Cheat-Seeking Missles

Friday, December 30, 2005

Seditious Media: WaPo's GST Story

Anti-Bush = anti-Americanism = poor news judgment = dead Americans.

That's the formula that's playing out regularly in the troika of major anti-Bush newspapers -- the New York Times, Los Angeles Times and Washington Post. The NYT broke the NSA story, LAT the story-planting story, and today WaPo turns up a CIA expose.

WaPo's got pretty thin gruel here -- just the "umbrella" name of a number of covert operations, GST. There are no real revelations in the story, just that a lot of efforts are being coordinated under GST:
GST includes programs allowing the CIA to capture al Qaeda suspects with help from foreign intelligence services, to maintain secret prisons abroad, to use interrogation techniques that some lawyers say violate international treaties, and to maintain a fleet of aircraft to move detainees around the globe. Other compartments within GST give the CIA enhanced ability to mine international financial records and eavesdrop on suspects anywhere in the world.
To hold such a non-story together, WaPo reporter Dana Priest spills beans. One example:
The presidential finding also permitted the CIA to create paramilitary teams to hunt and kill designated individuals anywhere in the world, according to a dozen current and former intelligence officials and congressional and executive branch sources.
Al Qaeda is well aware of these teams, but raising the specter of CIA assassinations domestically will likely result in efforts to curtail these necessary wartime activities. That is clearly WaPo's intent:
Time and again, the administration asked government lawyers to draw up new rules and reinterpret old ones to approve activities once banned or discouraged under the congressional reforms beginning in the 1970s, according to these officials and seven lawyers who once worked on these matters.
This is not presented as an heroic effort by lawyers to secure the tools needed to fight al Qaeda; it's painted as lawyers enabling Bush's obsessions.

MSM's hard work to curtail America's terror-fighting capabilities may have a very negative effect on those very efforts. Their incessant feeding of outrage to already ambitious lefty legislators may result in less aggressive terror-fighting by the CIA, which could lead directly to another attack on the homeland.

And if that happens, don't expect the boundaries to stay as confined.
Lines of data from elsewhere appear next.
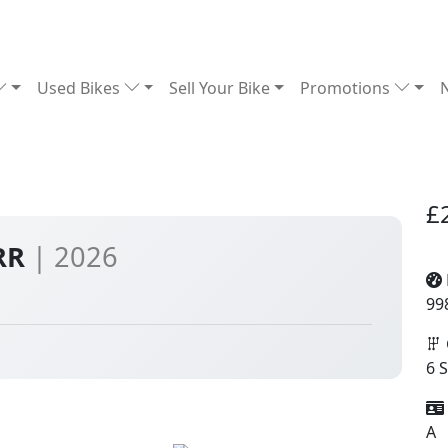
Used Bikes
Sell Your Bike
Promotions
£
0RR
| 2026
99
6 
A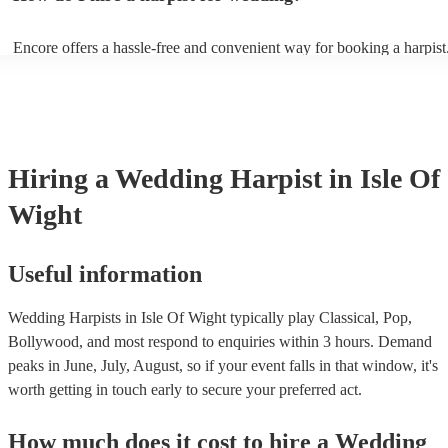
String by Bach - Hallelujah by Leonard Cohen - The Wedding Proce
(from The Princess Bride) - Claire de Lune by Claude Debussy - Rip
Encore offers a hassle-free and convenient way for booking a harpist
Vance Joy
browse through our 360 professional wedding harpists for hire on ou
Each harpist's profile includes customer reviews and performance vid
you a better idea of their stage presence. Once you have narrowed 
options, you can submit a request on our website and receive quotes 
few hours. Alternatively, you can speak with one of our experts direc
a few questions, and we will find the perfect harpist for your weddin
Hiring
a
Wedding
Harpist
in Isle Of
Wight
Useful information
Wedding Harpists in Isle Of Wight typically play Classical, Pop,
Bollywood, and most respond to enquiries within 3 hours.
Demand
peaks in June, July, August, so if your event falls in that window, it's
worth getting in touch early to secure your preferred act.
How much does it cost to hire
a
Wedding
The CIA and other agencies will be granted more authority to fight the war, and WaPo's efforts will have been for naught -- but will have led to more American deaths.

Fortunately, as the article points out, we have President Bush:

"In the past, presidents set up buffers to distance themselves from covert action," said A. John Radsan, assistant general counsel at the CIA from 2002 to 2004. "But this president, who is breaking down the boundaries between covert action and conventional war, seems to relish the secret findings and the dirty details of operations."

Keep up the good work, Mr. President. Keep your eye on the ball, not the howling banshees in the stands.